[EXCERPTED RECORDS — start]

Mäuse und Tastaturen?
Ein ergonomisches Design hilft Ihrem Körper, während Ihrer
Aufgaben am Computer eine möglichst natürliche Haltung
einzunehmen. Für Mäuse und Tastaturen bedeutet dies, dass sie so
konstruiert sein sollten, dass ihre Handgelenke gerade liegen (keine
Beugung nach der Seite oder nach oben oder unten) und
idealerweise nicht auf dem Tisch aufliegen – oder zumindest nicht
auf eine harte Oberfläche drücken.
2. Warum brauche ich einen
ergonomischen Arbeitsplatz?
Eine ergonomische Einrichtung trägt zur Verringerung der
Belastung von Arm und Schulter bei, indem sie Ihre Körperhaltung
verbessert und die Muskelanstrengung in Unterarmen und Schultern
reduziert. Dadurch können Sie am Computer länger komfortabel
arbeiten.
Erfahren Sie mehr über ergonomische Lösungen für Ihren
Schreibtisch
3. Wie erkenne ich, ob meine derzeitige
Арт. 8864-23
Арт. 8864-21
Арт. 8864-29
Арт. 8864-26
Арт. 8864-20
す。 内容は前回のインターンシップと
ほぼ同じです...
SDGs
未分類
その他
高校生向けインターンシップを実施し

[EXCERPTED RECORDS — finish]
[EXCERPTED RECORDS — start]

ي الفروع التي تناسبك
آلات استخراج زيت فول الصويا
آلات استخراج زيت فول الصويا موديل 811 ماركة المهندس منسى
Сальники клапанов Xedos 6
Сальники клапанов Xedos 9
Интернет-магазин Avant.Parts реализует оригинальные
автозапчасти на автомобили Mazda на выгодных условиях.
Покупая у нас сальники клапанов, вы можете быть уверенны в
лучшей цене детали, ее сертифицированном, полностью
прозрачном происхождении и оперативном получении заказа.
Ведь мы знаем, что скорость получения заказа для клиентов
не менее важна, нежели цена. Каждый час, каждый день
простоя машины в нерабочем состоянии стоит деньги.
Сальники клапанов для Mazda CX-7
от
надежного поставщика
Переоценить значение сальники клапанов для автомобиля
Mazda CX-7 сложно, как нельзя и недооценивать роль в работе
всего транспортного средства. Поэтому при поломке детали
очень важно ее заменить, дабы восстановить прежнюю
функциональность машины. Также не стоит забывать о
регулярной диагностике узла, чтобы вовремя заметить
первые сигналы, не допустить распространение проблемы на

[EXCERPTED RECORDS — finish]

» EXERCISE INSTRUCTIONS
All that belongs in your answer is the stretch of entries above from the line with "всего транспортного средства." through the line with "первые сигналы, не", printed exactly.

» ANSWER TO THE EXERCISE
всего транспортного средства. Поэтому при поломке детали
очень важно ее заменить, дабы восстановить прежнюю
функциональность машины. Также не стоит забывать о
регулярной диагностике узла, чтобы вовремя заметить
первые сигналы, не допустить распространение проблемы на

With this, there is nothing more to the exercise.